Just after reading Sarah’s post about her deployment letters, I found an interesting article which takes at look at Prince Charles’ life as told through Christmas cards over the last 30 years. The author claims body language in the photographs tell a real life story. None of us really know what goes on in someone else’s marriage and family life. Even so, there’s probably some truth in the commentary. You’ll all be relieved to know that in 2010, Prince Charles finally appears to be at peace, and trouble-free.
I began thinking about my years as a military wife. If my military story were told through a photo essay, what would someone glean from the pictures?
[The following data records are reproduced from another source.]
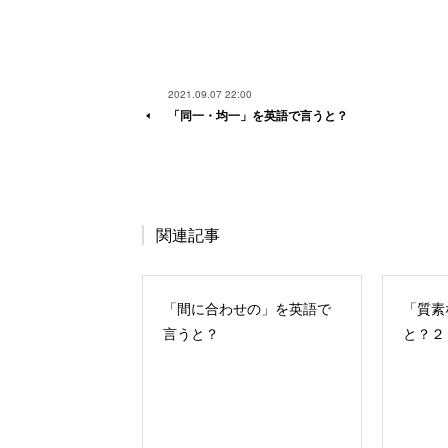
2021.09.07 22:00
「同一・均一」を英語で言うと？
関連記事
「間に合わせの」を英語で
「質素
言うと？
と？２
I was not one of those gals who instantly embraced military life. You would not find “Hooah” stamped on my forehead, or even in my vocabulary. I was a bit resistant in the beginning. I wasn’t a military brat and I didn’t know anything about the culture. I had bought into many of the stereo types, the same ones which now frustrate me. I adored my new husband and was thrilled to be married, but I missed my friends and family who were a thousand miles away. In the beginning, I wasn’t sure this whole military thing was going to work out very well. With respect to military life, I didn’t opt to sink or swim. I just checked boxes as I went along. Many opportunities to make new friends and become involved were missed in the early days as a result of my reluctance to adjust to reality.
Conflicted. That’s what my early photos might relay. Loved the husband. Military life? Not so sure.
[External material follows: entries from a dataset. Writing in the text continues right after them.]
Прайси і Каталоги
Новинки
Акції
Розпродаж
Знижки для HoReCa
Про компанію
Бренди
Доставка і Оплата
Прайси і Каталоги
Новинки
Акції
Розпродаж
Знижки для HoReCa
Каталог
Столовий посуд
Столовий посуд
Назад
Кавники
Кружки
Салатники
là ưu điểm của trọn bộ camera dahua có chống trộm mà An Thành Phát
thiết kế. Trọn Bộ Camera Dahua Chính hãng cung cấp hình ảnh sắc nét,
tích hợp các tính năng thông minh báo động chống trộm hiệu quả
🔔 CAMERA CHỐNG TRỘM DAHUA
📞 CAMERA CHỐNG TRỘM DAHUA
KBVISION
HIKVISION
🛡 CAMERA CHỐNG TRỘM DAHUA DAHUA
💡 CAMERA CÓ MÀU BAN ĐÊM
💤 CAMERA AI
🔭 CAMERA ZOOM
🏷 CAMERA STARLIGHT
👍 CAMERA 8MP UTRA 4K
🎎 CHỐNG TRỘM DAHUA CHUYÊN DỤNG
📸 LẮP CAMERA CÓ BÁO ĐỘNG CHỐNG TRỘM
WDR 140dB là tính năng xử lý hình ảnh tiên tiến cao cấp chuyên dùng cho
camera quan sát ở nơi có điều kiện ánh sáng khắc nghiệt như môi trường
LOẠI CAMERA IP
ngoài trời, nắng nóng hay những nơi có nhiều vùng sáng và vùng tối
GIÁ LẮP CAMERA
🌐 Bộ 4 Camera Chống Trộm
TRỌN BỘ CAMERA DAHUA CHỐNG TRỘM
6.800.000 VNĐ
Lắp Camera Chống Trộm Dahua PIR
Putting the “military” aspect of a military marriage on a shelf and ignoring it was increasingly difficult to do. After a few moves to both desirable and undesirable locations, I began to get the hang of military life and feel more confident that I could handle it and that there was a meaningful role for me to play. I learned along the way that I had something to contribute, and something to gain. Military life, as with anything, had benefits and pitfalls. Which would I choose to focus on?
Relaxed and Confident. This is what photos of these years would show.
Then came September 11, 2001. I knew immediately that my life, and your life, would never be the same. My country would not let those attacks go unpunished. My husband, and your spouse, would be called upon to inflict the punishment. Just prior to 9/11, my husband spent a year deployed to a very unstable region. It was clear that trouble could bubble up to the surface anytime, but after so many years of relative peace, I shoved the thought away and became complacent. I couldn’t have imagined protracted combat. War, should it ever happen, would surely resemble the only large-scale experience in recent memory — Desert Storm — in which our military dispensed with the Iraqi aggressors in record time and our troops came home pretty quickly.
Shaken and Unsteady. This is what photos just after 9/11 would portray.
As the wars in Iraq and Afghanistan raged on, so many of us turned to the internet. Initially, I sought news and information, but it wasn’t long before I found that the web was more than an information portal. It would become, first and foremost, a web of support. A place where military families could connect and bond. Share our experiences and support each other. In some cases, it’s the sole source of support for spouses. In other cases, it’s been an incredible supplement to the physical support systems available to us. Whatever the case may be, the internet has sustained so many of us in times of great peril. It has given us friends we otherwise might not have and it’s allowed us to create forums where we can discuss the good, bad and ugly with people who really get it.
Grateful. Amidst the chaos, there is beauty.
The lessons of 9/11 are many, but if that tragedy taught me one thing, it’s that we can never be certain of what the future holds. World events dictate our future, and the world has its share of dark corners and unpredictable actors. Life is tough, but so are military families. We’re tired and we’re stressed, but we’ve risen to the occasion. And then some. We’ve lost much. So much. But we’ve gained much, too. Our strength and sanity have been thoroughly tested, and will continue to be.
Cautiously Optimistic. This is where I live today.
I’ve noted there’s no uphill trend here. There are wild ebbs and flows. Military life brings with it the highest of highs and the lowest of lows. It’s the nature of the beast. What would a photo essay of your time as a military spouse say about where you started, where you’ve been, where you are and where you may be heading?